Any finite normal subgroup (i.e., a normal subgroup that is finite as a group) is an amalgam-characteristic subgroup.

Equivalently, a finite group is an always amalgam-characteristic group: it is an amalgam-characteristic subgroup in any group in which it is a normal subgroup.

### Statement with symbols

Suppose $H$ is a finite normal subgroup of a group $G$. Then, $H$ is a characteristic subgroup inside the amalgam $K := G *_H G$.

## Proof

Given: A group $G$, a finite normal subgroup $H$ of $G$. $K := G *_H G$.

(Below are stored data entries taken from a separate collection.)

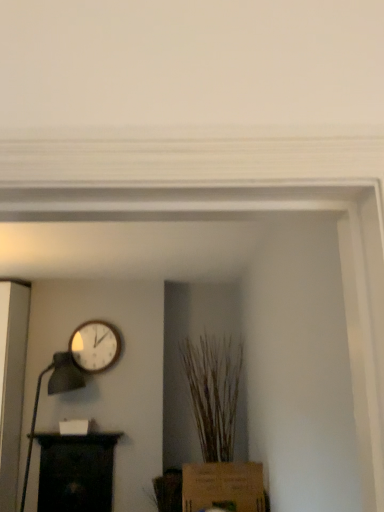
Question: Is brown textured plant at center aimed at brown cardboard box at lower center?

Choices:
 (A) no
 (B) yes

Answer: (B)

Question: Is brown textured plant at center further to the viewer compared to brown cardboard box at lower center?

Choices:
 (A) no
 (B) yes

Answer: (B)

Question: Is brown textured plant at center at the left side of brown cardboard box at lower center?

Choices:
 (A) yes
 (B) no

Answer: (B)

Question: From the image's perspective, is brown textured plant at center over brown cardboard box at lower center?

Choices:
 (A) yes
 (B) no

Answer: (A)

Question: Is brown textured plant at center taller than brown cardboard box at lower center?

Choices:
 (A) yes
 (B) no

Answer: (A)

Question: Is brown textured plant at center turned away from brown cardboard box at lower center?

Choices:
 (A) no
 (B) yes

Answer: (A)

Question: Is brown textured plant at center not close to black wood shelf at lower left?

Choices:
 (A) yes
 (B) no

Answer: (B)

Question: Is brown textured plant at center wider than black wood shelf at lower left?

Choices:
 (A) yes
 (B) no

Answer: (A)

Question: Can you confirm if brown textured plant at center is taller than black wood shelf at lower left?

Choices:
 (A) no
 (B) yes

Answer: (B)

Question: Is brown textured plant at center at the left side of black wood shelf at lower left?

Choices:
 (A) no
 (B) yes

Answer: (A)

Question: From a real-world perspective, does brown textured plant at center sit lower than black wood shelf at lower left?

Choices:
 (A) yes
 (B) no

Answer: (B)

Question: Does brown textured plant at center contain black wood shelf at lower left?

Choices:
 (A) no
 (B) yes

Answer: (A)

Question: From a real-world perspective, is black wood shelf at lower left over matte black table lamp at left?

Choices:
 (A) yes
 (B) no

Answer: (B)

To prove: $H$ is a characteristic subgroup in $L$.

Proof:

1. By fact (1), $K/H \cong G/H * G/H$.
2. $K/H$ has no nontrivial finite normal subgroup: By fact (2), if $H$ is a proper subgroup of $G$, then $L/H$ has no nontrivial finite normal subgroup. If $H = G$, then $L/H$ is trivial and hence has no nontrivial finite normal subgroup.
3. $H$ is a finite normal subgroup of $K$: Since $H$ is normal in both copies of $G$, it is normal in $K$. Also, $H$ is finite.
4. $H$ is the unique largest finite normal subgroup of $K$: Suppose $M$ is a finite normal subgroup of $K$. Then, by fact (4), the image of $M$ in the quotient map $K \to K/H$ is a normal subgroup of $K/H$. Also, since $M$ is finite, its image is finite. In step (2), we concluded that $K/H$ has no nontrivial finite normal subgroup. Thus, the image of $M$ is trivial, so $M \le H$.
5. $H$ is characteristic in $K$: This follows since it is the unique largest finite normal subgroup of $K$.